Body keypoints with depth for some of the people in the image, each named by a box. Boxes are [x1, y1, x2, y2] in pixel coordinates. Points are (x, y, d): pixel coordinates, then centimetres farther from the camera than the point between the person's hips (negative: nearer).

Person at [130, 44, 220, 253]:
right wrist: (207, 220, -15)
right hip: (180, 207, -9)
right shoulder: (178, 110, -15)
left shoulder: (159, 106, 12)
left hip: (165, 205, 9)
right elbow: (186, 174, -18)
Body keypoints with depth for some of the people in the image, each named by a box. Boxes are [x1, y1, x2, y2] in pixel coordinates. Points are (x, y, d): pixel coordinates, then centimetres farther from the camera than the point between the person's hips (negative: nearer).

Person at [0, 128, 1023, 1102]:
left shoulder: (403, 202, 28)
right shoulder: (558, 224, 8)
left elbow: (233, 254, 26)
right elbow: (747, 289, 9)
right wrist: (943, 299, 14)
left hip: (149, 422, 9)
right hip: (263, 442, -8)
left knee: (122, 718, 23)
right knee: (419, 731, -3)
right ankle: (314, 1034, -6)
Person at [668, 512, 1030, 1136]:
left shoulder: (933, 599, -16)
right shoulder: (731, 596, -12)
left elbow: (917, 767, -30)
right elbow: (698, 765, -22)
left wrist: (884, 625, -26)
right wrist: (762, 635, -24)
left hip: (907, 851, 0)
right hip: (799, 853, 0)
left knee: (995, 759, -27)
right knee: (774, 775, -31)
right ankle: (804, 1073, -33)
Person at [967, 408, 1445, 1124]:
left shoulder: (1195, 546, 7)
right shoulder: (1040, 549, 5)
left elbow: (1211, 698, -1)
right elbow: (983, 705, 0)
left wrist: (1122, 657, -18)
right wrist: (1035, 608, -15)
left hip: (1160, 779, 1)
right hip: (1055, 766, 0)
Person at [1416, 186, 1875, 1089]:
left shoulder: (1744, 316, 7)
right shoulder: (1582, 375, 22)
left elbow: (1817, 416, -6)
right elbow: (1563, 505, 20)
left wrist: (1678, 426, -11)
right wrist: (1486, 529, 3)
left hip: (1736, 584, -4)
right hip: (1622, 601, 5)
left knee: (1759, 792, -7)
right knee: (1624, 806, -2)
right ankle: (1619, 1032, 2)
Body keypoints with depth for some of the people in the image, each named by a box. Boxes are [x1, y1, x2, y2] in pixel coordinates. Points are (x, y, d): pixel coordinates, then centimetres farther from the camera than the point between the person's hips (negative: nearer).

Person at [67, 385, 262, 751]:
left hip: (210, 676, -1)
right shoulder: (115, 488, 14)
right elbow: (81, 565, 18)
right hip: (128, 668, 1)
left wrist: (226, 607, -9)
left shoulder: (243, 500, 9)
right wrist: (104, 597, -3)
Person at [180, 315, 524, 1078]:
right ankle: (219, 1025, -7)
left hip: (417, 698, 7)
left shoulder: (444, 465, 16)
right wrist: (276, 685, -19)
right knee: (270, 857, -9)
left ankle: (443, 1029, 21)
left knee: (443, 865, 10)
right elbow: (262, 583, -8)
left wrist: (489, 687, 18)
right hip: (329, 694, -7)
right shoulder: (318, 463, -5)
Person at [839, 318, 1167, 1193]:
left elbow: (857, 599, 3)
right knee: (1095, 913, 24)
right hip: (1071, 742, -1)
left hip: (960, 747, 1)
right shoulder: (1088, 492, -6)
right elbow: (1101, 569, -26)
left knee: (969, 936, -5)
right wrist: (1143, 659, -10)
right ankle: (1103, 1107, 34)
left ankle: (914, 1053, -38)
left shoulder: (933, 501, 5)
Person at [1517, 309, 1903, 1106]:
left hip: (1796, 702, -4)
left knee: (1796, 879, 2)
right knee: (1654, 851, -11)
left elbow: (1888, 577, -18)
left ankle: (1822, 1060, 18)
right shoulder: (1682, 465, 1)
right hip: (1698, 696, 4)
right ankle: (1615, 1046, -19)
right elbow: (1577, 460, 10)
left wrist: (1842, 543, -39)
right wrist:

◆ Activity
The expected output is the complete listing, word for word.

◆ Output for this exercise
Body keypoints with depth for some of the people in the image, each named by a box. Boxes are [x1, y1, x2, y2] in pixel coordinates. Points are (x, y, d): pixel coordinates, then centimetres farther from the camera than the point between the person's hips (negative: nearer).

Person at [130, 44, 220, 253]:
right wrist: (207, 220, -15)
right hip: (180, 207, -9)
right shoulder: (178, 110, -15)
left shoulder: (159, 106, 12)
left hip: (165, 205, 9)
right elbow: (186, 174, -18)
Body keypoints with depth for some of the people in the image, each named by a box. Boxes are [x1, y1, x2, y2] in pixel coordinates. Points are (x, y, d): pixel coordinates, then centimetres farther from the camera than the point between the person's hips (negative: nearer).

Person at [0, 128, 1023, 1102]:
left shoulder: (403, 202, 28)
right shoulder: (558, 224, 8)
left elbow: (233, 254, 26)
right elbow: (747, 289, 9)
right wrist: (943, 299, 14)
left hip: (149, 422, 9)
right hip: (263, 442, -8)
left knee: (122, 718, 23)
right knee: (419, 731, -3)
right ankle: (314, 1034, -6)
Person at [668, 512, 1030, 1136]:
left shoulder: (933, 599, -16)
right shoulder: (731, 596, -12)
left elbow: (917, 767, -30)
right elbow: (698, 765, -22)
left wrist: (884, 625, -26)
right wrist: (762, 635, -24)
left hip: (907, 851, 0)
right hip: (799, 853, 0)
left knee: (995, 759, -27)
right knee: (774, 775, -31)
right ankle: (804, 1073, -33)
Person at [967, 408, 1445, 1124]:
left shoulder: (1195, 546, 7)
right shoulder: (1040, 549, 5)
left elbow: (1211, 698, -1)
right elbow: (983, 705, 0)
left wrist: (1122, 657, -18)
right wrist: (1035, 608, -15)
left hip: (1160, 779, 1)
right hip: (1055, 766, 0)
Person at [1416, 186, 1875, 1089]:
left shoulder: (1744, 316, 7)
right shoulder: (1582, 375, 22)
left elbow: (1817, 416, -6)
right elbow: (1563, 505, 20)
left wrist: (1678, 426, -11)
right wrist: (1486, 529, 3)
left hip: (1736, 584, -4)
right hip: (1622, 601, 5)
left knee: (1759, 792, -7)
right knee: (1624, 806, -2)
right ankle: (1619, 1032, 2)
Body keypoints with depth for some of the people in the image, each named by a box. Boxes are [x1, y1, x2, y2] in pixel coordinates. Points are (x, y, d): pixel coordinates, then centimetres farther from the camera than the point between the person's hips (negative: nearer).

Person at [67, 385, 262, 751]:
left hip: (210, 676, -1)
right shoulder: (115, 488, 14)
right elbow: (81, 565, 18)
right hip: (128, 668, 1)
left wrist: (226, 607, -9)
left shoulder: (243, 500, 9)
right wrist: (104, 597, -3)
Person at [180, 315, 524, 1078]:
right ankle: (219, 1025, -7)
left hip: (417, 698, 7)
left shoulder: (444, 465, 16)
right wrist: (276, 685, -19)
right knee: (270, 857, -9)
left ankle: (443, 1029, 21)
left knee: (443, 865, 10)
right elbow: (262, 583, -8)
left wrist: (489, 687, 18)
right hip: (329, 694, -7)
right shoulder: (318, 463, -5)
Person at [839, 318, 1167, 1193]:
left elbow: (857, 599, 3)
right knee: (1095, 913, 24)
right hip: (1071, 742, -1)
left hip: (960, 747, 1)
right shoulder: (1088, 492, -6)
right elbow: (1101, 569, -26)
left knee: (969, 936, -5)
right wrist: (1143, 659, -10)
right ankle: (1103, 1107, 34)
left ankle: (914, 1053, -38)
left shoulder: (933, 501, 5)
Person at [1517, 309, 1903, 1106]:
left hip: (1796, 702, -4)
left knee: (1796, 879, 2)
right knee: (1654, 851, -11)
left elbow: (1888, 577, -18)
left ankle: (1822, 1060, 18)
right shoulder: (1682, 465, 1)
right hip: (1698, 696, 4)
right ankle: (1615, 1046, -19)
right elbow: (1577, 460, 10)
left wrist: (1842, 543, -39)
right wrist:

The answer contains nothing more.